An electron and a photon each have a wavelength of $1.00 \; nm$. Find
$(a)$ their momenta,
$(b)$ the energy of the photon,and
$(c)$ the kinetic energy of the electron.

(N/A) The momentum $p$ for both a photon and an electron is given by the de Broglie relation: $p = h / \lambda$.
Given $\lambda = 1.00 \; nm = 1.00 \times 10^{-9} \; m$ and $h = 6.63 \times 10^{-34} \; J \cdot s$.
$p = (6.63 \times 10^{-34}) / (1.00 \times 10^{-9}) = 6.63 \times 10^{-25} \; kg \cdot m/s$.
$(b)$ The energy of a photon is given by $E = hc / \lambda$.

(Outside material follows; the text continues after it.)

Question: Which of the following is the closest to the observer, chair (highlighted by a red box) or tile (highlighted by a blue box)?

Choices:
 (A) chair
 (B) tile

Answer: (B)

$E = (6.63 \times 10^{-34} \; J \cdot s \times 3.00 \times 10^8 \; m/s) / (1.00 \times 10^{-9} \; m) = 1.989 \times 10^{-16} \; J$.
Converting to $eV$: $E = (1.989 \times 10^{-16} \; J) / (1.602 \times 10^{-19} \; J/eV) \approx 1.24 \; keV$.
$(c)$ The kinetic energy $K$ of the electron is given by $K = p^2 / (2m_e)$.
Using $p = 6.63 \times 10^{-25} \; kg \cdot m/s$ and $m_e = 9.11 \times 10^{-31} \; kg$:
$K = (6.63 \times 10^{-25})^2 / (2 \times 9.11 \times 10^{-31}) = 4.39569 \times 10^{-49} / 1.822 \times 10^{-30} \approx 2.41 \times 10^{-19} \; J$.
Converting to $eV$: $K = (2.41 \times 10^{-19} \; J) / (1.602 \times 10^{-19} \; J/eV) \approx 1.51 \; eV$.